Exercise: Exact copy required. Repeat the records, but keep the pictures out.

Entries shown:
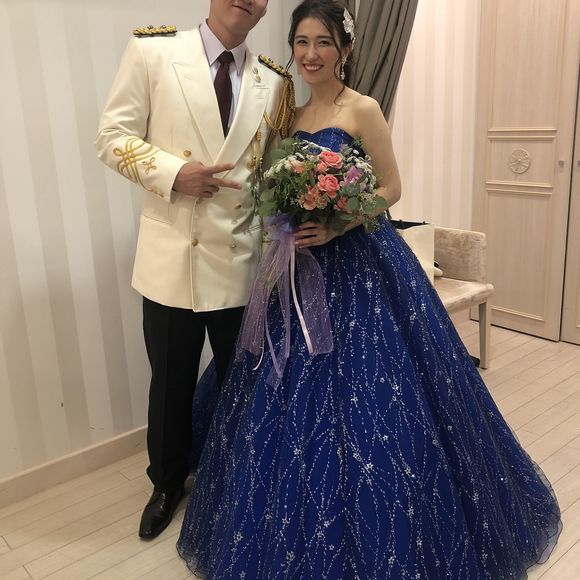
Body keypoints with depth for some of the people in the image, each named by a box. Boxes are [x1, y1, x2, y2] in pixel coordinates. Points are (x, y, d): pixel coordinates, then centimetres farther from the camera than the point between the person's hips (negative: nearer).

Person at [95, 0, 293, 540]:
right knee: (170, 383, 13)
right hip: (171, 254, -2)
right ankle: (167, 484, 39)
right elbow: (113, 135, -3)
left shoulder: (273, 82, 7)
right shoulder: (153, 50, -1)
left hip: (241, 259, 2)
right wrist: (173, 172, -18)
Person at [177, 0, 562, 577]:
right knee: (295, 400, 10)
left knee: (364, 397, -1)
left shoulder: (361, 110, -5)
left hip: (359, 265, -6)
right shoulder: (290, 112, 12)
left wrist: (334, 226, -20)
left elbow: (391, 189, -7)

Response to this exercise:
Body keypoints with depth for some of the people in the image, each named by a box. Boxes are [x1, y1, x2, y2] in pixel coordinates. Points are (x, y, d): pixel coordinates, then centimetres farther from the camera than the point between the person's hips (negative: nearer).

Person at [95, 0, 293, 540]:
right knee: (170, 383, 13)
right hip: (171, 254, -2)
right ankle: (167, 484, 39)
right elbow: (113, 135, -3)
left shoulder: (273, 82, 7)
right shoulder: (153, 50, -1)
left hip: (241, 259, 2)
right wrist: (173, 172, -18)
Person at [177, 0, 562, 577]:
right knee: (295, 400, 10)
left knee: (364, 397, -1)
left shoulder: (361, 110, -5)
left hip: (359, 265, -6)
right shoulder: (290, 112, 12)
left wrist: (334, 226, -20)
left elbow: (391, 189, -7)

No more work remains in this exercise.